Saturday, April 14, 2007

Why I Hate Him So, Part the Umpteenth



"The only thing worse than a politician is a child molester."
-- Rip Torn, in "Extreme Prejudice"



For those of my Gentle Readers who may still support Bush - and by extension his appointees such as Alberto "Gonzo" Gonzales - and wonder why I rant and rave about his incompetency (and obviously despise the man), it is fruitful to dig into the actual workings of his administration. This is not accomplished by watching Fox News. One is forced to seek alternative news outlets, even if they might seem a little, well, leftish. But leaving no stone unturned in the search for the truth about the corruption of this administration, I bring you this cut-and-paste from the decidedly left-wing blog, DailyKos. Draw your own conclusions.

The Chart of Injustice
by Devilstower
Sat Apr 14, 2007 at 04:20:16 AM PDT

Kos readers got a preview of this story in drational's diary, and now that chart for selecting US attorneys is getting some scrutiny from the Associated Press. Far from being the kind of politics-free evaluation of prosecutorial competence that Bush, Gonzales, and crew had maintained, the document encapsulates the real motivations behind the firings.

______________________________

[WHAT THE TASK REQUIRES]
Decide whether each statement below agrees with the blog post, answering yes or no and quoting the words from the post that settle it. (a) The copied material comes from DailyKos. (b) The writer says watching Fox News is how to learn the actual workings of the administration. (c) The chart for selecting US attorneys is getting scrutiny from Reuters.

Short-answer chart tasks
______________________________

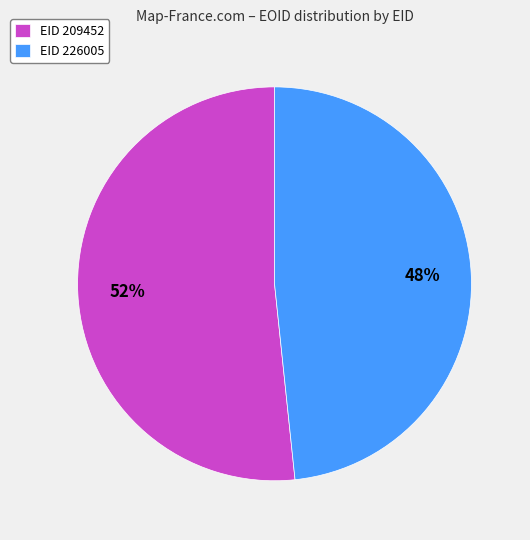

Rank the categories by value from lowest to highest.

EID 226005, EID 209452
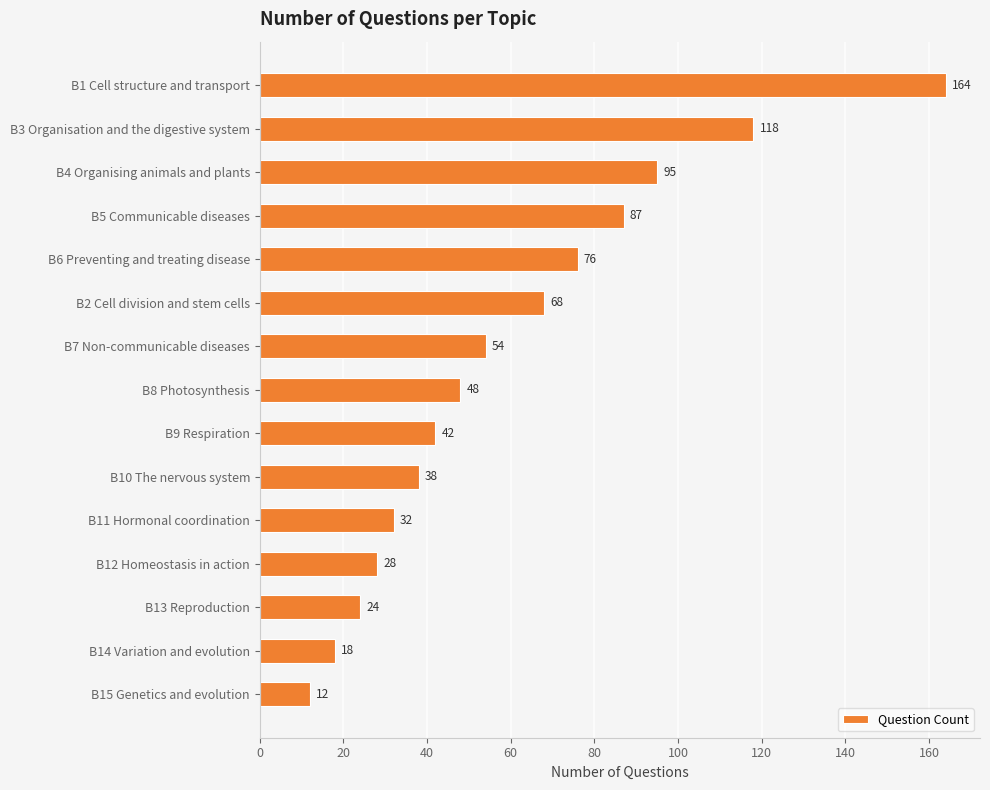

What is the change in value from B5 Communicable diseases to B11 Hormonal coordination?

-55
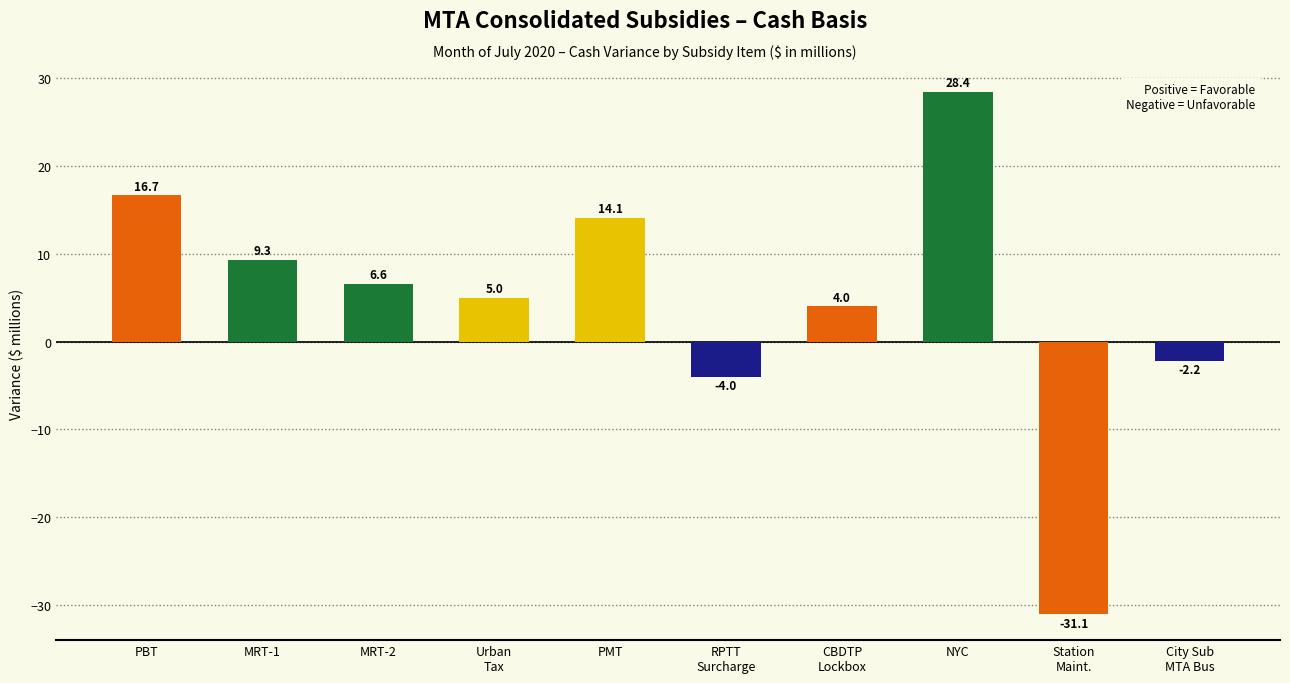

Are the bars horizontal?

No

______________________________

[ANSWER SPACE]
(a) Yes: "I bring you this cut-and-paste from the decidedly left-wing blog, DailyKos."
(b) No: "This is not accomplished by watching Fox News."
(c) No: "that chart for selecting US attorneys is getting some scrutiny from the Associated Press."